Despite serious fears it would not happen, the second half of eight round of Geneva talks started on Monday, aimed at reaching a breakthrough before Christmas.
The regime delegation delayed confirming its participation until the very last minute, after skipping the opening day of the first round on November 28. Expectations are low, by all accounts, due to one specific demand of the Syrian opposition: After wrapping up a conference in Saudi Arabia last month, it insisted on the departure of Bashar Al Assad.
Although they put it as a goal rather than a precondition, Damascus maintains this ought to be scrapped completely for any progress — a view shared publicly by Moscow and Tehran, and implicitly by former allies of the opposition, like Washington and Ankara, who have both surrendered to the Russian vision of the Syrian endgame, and are seemingly no longer interested in regime change in Damascus. Turkish President Recep Tayyip Erdogan has been cosying up to the Russians while US President Donald Trump has suspended all military aid to the armed opposition, satisfying himself only with the destruction of Daesh, empowerment of the Kurds, and the eventual clipping of Iranian and Hezbollah wings in Syria.
“After eight rounds? I doubt the talks will go anywhere,” said Adib Al Shishakly, a ranking veteran of the Syrian opposition. He added: “The regime and its allies were [simply] buying time, and they succeeded in doing so.”
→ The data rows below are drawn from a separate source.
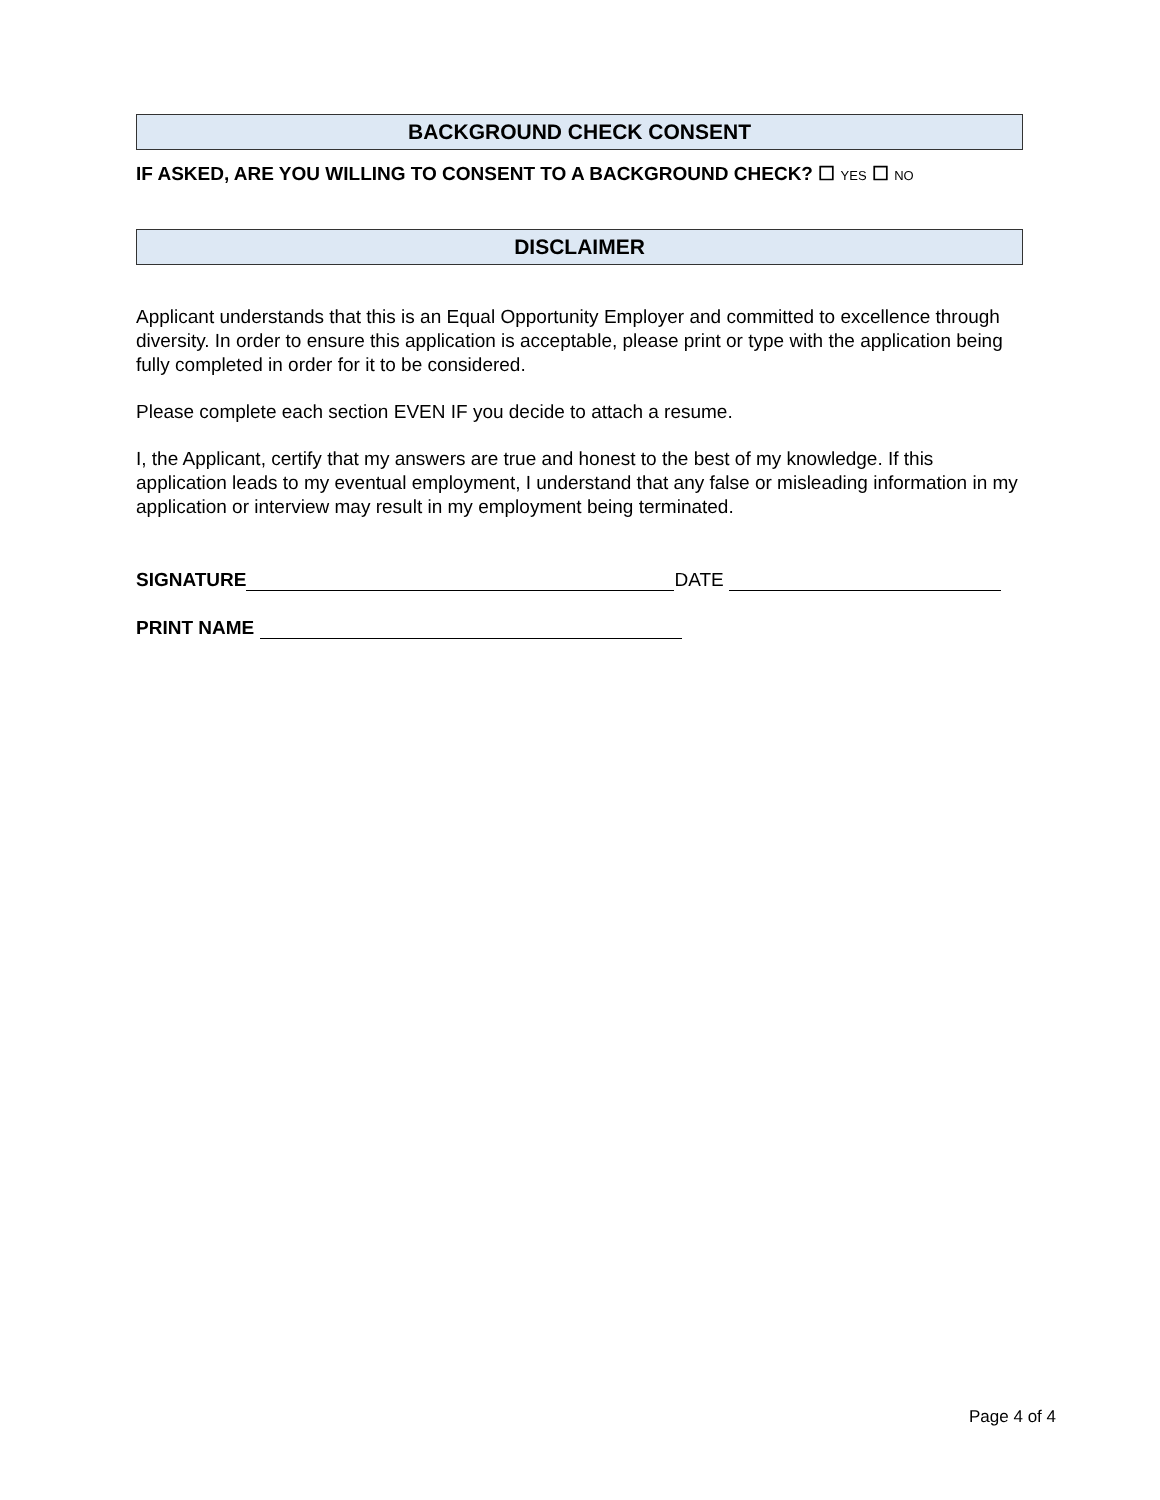BACKGROUND CHECK CONSENT
IF ASKED, ARE YOU WILLING TO CONSENT TO A BACKGROUND CHECK? ☐ YES ☐ NO
DISCLAIMER
Applicant understands that this is an Equal Opportunity Employer and committed to excellence through diversity. In order to ensure this application is acceptable, please print or type with the application being fully completed in order for it to be considered.
Please complete each section EVEN IF you decide to attach a resume.
I, the Applicant, certify that my answers are true and honest to the best of my knowledge. If this application leads to my eventual employment, I understand that any false or misleading information in my application or interview may result in my employment being terminated.
SIGNATURE DATE
PRINT NAME
Page 4 of 4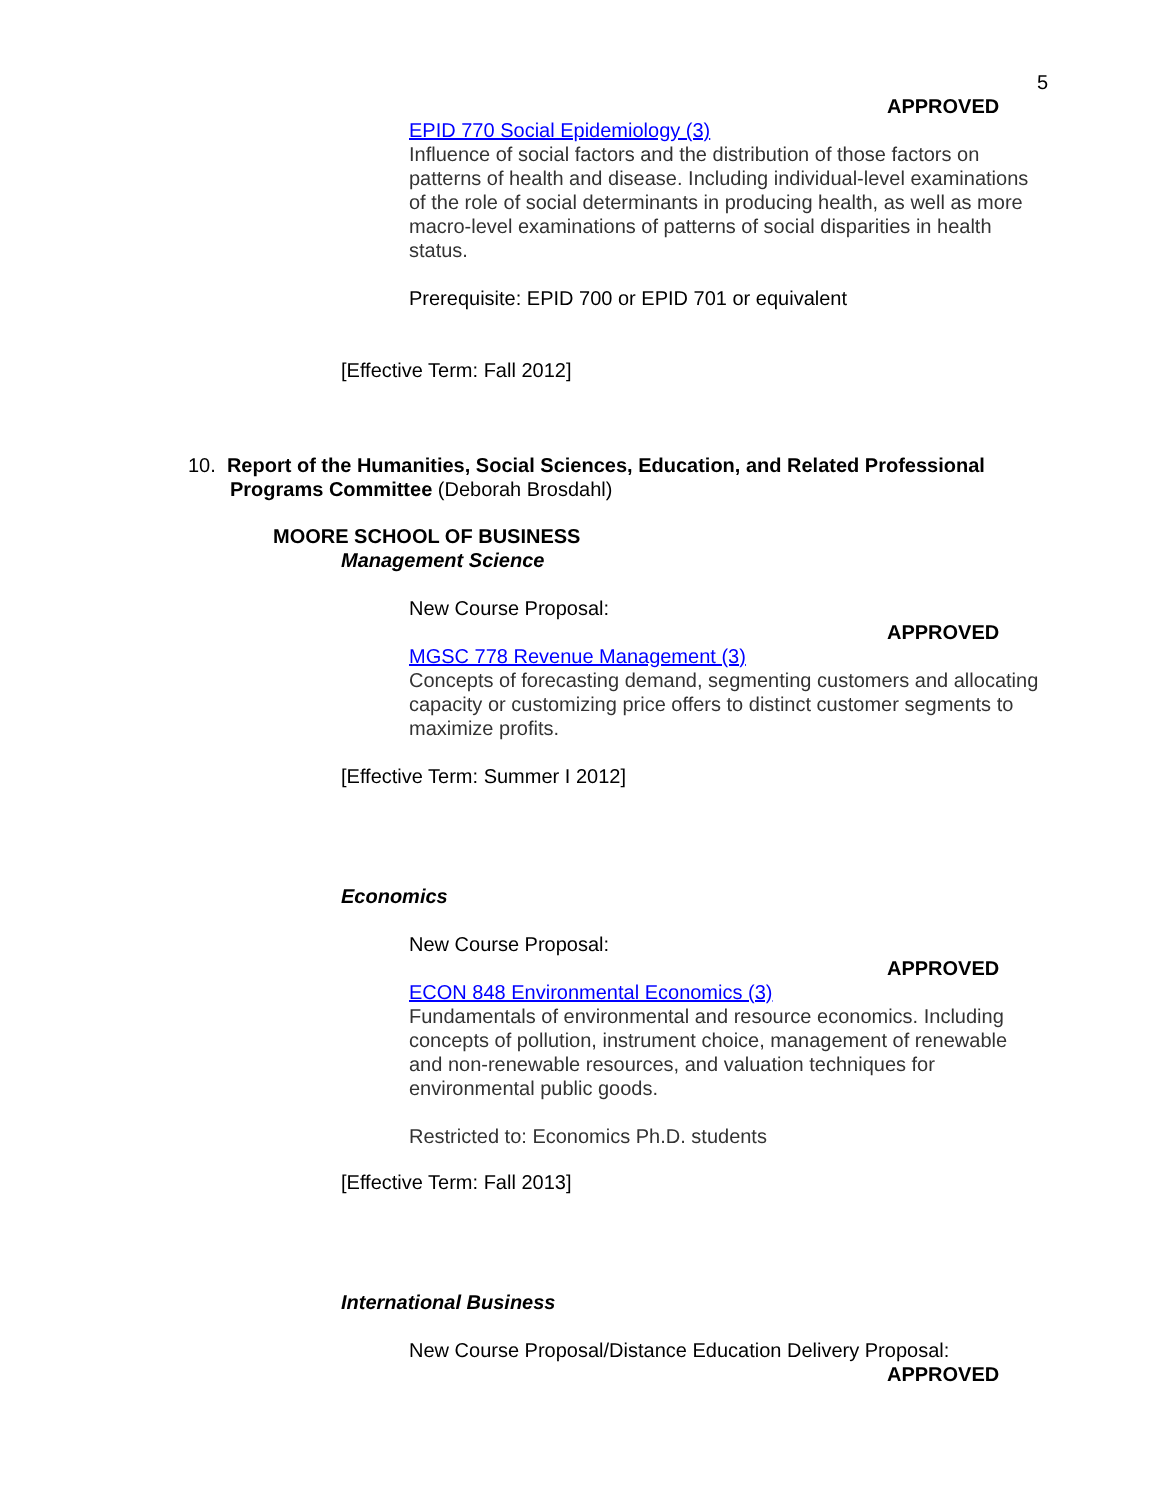5
APPROVED
EPID 770 Social Epidemiology (3)
Influence of social factors and the distribution of those factors on patterns of health and disease. Including individual-level examinations of the role of social determinants in producing health, as well as more macro-level examinations of patterns of social disparities in health status.
Prerequisite: EPID 700 or EPID 701 or equivalent
[Effective Term: Fall 2012]
10. Report of the Humanities, Social Sciences, Education, and Related Professional
Programs Committee (Deborah Brosdahl)
MOORE SCHOOL OF BUSINESS
Management Science
New Course Proposal:
APPROVED
MGSC 778 Revenue Management (3)
Concepts of forecasting demand, segmenting customers and allocating capacity or customizing price offers to distinct customer segments to maximize profits.
[Effective Term: Summer I 2012]
Economics
New Course Proposal:
APPROVED
ECON 848 Environmental Economics (3)
Fundamentals of environmental and resource economics. Including concepts of pollution, instrument choice, management of renewable and non-renewable resources, and valuation techniques for environmental public goods.
Restricted to: Economics Ph.D. students
[Effective Term: Fall 2013]
International Business
New Course Proposal/Distance Education Delivery Proposal:
APPROVED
In the previous seven rounds of talks in Geneva, the government delegation has insisted that no early presidential elections will happen and that Al Assad is entitled to run for a third round when his present tenure ends in 2021. The opposition delegation, headed by former parliamentarian Nasr Hariri, maintains the need for a Transitional Government Body (TGB) that assumes full presidential powers from Al Assad ahead of the transition period. “This is a red line that Damascus will never accept, and nor would the Russians or the Iranians,” said Amer Elias, a Damascus-based analyst and member of the Baath party. Speaking to Gulf News, he added: “What can be negotiated are parliamentary elections monitored by the United Nations and constitutional reforms, in addition to presidential ones where anybody can run against President Al Assad.”
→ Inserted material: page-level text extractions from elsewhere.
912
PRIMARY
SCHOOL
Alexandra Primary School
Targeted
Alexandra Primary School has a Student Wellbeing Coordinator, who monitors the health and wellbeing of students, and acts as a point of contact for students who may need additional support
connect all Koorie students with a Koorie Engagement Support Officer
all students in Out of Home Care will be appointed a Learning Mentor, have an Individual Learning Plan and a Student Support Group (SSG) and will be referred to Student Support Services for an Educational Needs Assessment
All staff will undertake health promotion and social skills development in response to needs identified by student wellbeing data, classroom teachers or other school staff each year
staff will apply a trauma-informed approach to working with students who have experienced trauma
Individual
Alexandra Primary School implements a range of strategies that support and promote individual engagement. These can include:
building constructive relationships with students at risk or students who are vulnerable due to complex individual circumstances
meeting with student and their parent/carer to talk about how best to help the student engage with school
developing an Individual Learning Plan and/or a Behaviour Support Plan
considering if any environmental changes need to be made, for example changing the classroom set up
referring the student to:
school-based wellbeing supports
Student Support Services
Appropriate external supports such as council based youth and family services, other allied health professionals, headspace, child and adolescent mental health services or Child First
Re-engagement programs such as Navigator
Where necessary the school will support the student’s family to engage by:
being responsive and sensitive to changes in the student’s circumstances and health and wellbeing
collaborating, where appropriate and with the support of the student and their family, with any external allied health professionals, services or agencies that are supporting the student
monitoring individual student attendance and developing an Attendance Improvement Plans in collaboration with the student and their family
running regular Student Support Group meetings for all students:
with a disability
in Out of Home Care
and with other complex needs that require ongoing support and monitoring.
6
Presently being debated at Geneva is a constitutional draft that Russian lawmakers presented back in 2016, which dilutes some presidential powers, like naming the governor of the Central Bank, but keeps him in charge of all security and military affairs. The draft drops the word ‘Arab’ from the name of the country, and all mention of the president’s religion, enabling a non-Muslim to run for office. These two points have raised the ire of Islamists and Baathists alike, who are lobbying for their amendment.
The draft also encourages ‘local councils’ in different parts of Syria, which would automatically apply to Kurdish territories, if passed. Residents would get to name their own councils, elect their own municipalities and governor (without having to await approval or appointment from Damascus) and get a share of their region’s wealth. Speaking from Moscow earlier this year, Foreign Minister Walid Al Mua’alem said some form of limited autonomy for the Kurds was ‘negotiable’.
During the last round of Geneva in late November, UN Special Envoy Staffan de Mistura presented a document of basic principles to the two Syrian delegations. It stressed the need for a sovereign and united Syria, free from any foreign tutelage, run by a democratic government that respects all ethnicities and minorities. He also stressed the need to uphold all state institutions, a point shared by both parties. The opposition delegation responded with its own 12-point paper, which made no reference to Al Assad’s departure but called for reforming the armed forces and security services — also dropping the word ‘Arab’ in order to satisfy Kurdish aspirations. The regime delegation refused to present a paper saying it had already handed its roadmap to De Mistura’s predecessor, Lakhdar Brahimi, nearly four years ago. That document called on the international community to lift sanctions, stop the flow of arms to the armed opposition, and “support the Syrian army and its allies” in their ‘war on terror’. It made no reference whatsoever to a political process, and said nothing about elections, either presidential or parliamentary.
“Syria will never achieve stability so long as Bashar is in power; there will be no stability before a full political transition happens,” added Al Shishakly, noting, “We cannot trust a regime that starved 400,000 people in Ghouta.” Elias, the Baath party member, told Gulf News: “The fate and future of the Syrian President is not up for negotiations, either at Geneva or elsewhere. The opposition needs to understand that before any progress happens. It needs to be removed from the negotiating table altogether.” He added: “What’s important now is to maintain the tripartite alliance of Russia, Turkey, and Iran. Astana jumpstarted the Geneva process that was frozen last January. The international community needs to keep up the momentum at Geneva, fearing that if it collapses, the Russians will take the issue to Sochi [the Black Sea resort where Russia plans to hold a ‘national dialogue’ conference in early 2018]. For now the Russians are still letting Geneva happen to keep the political process within the framework of the international community, and under the auspices of the United Nations.”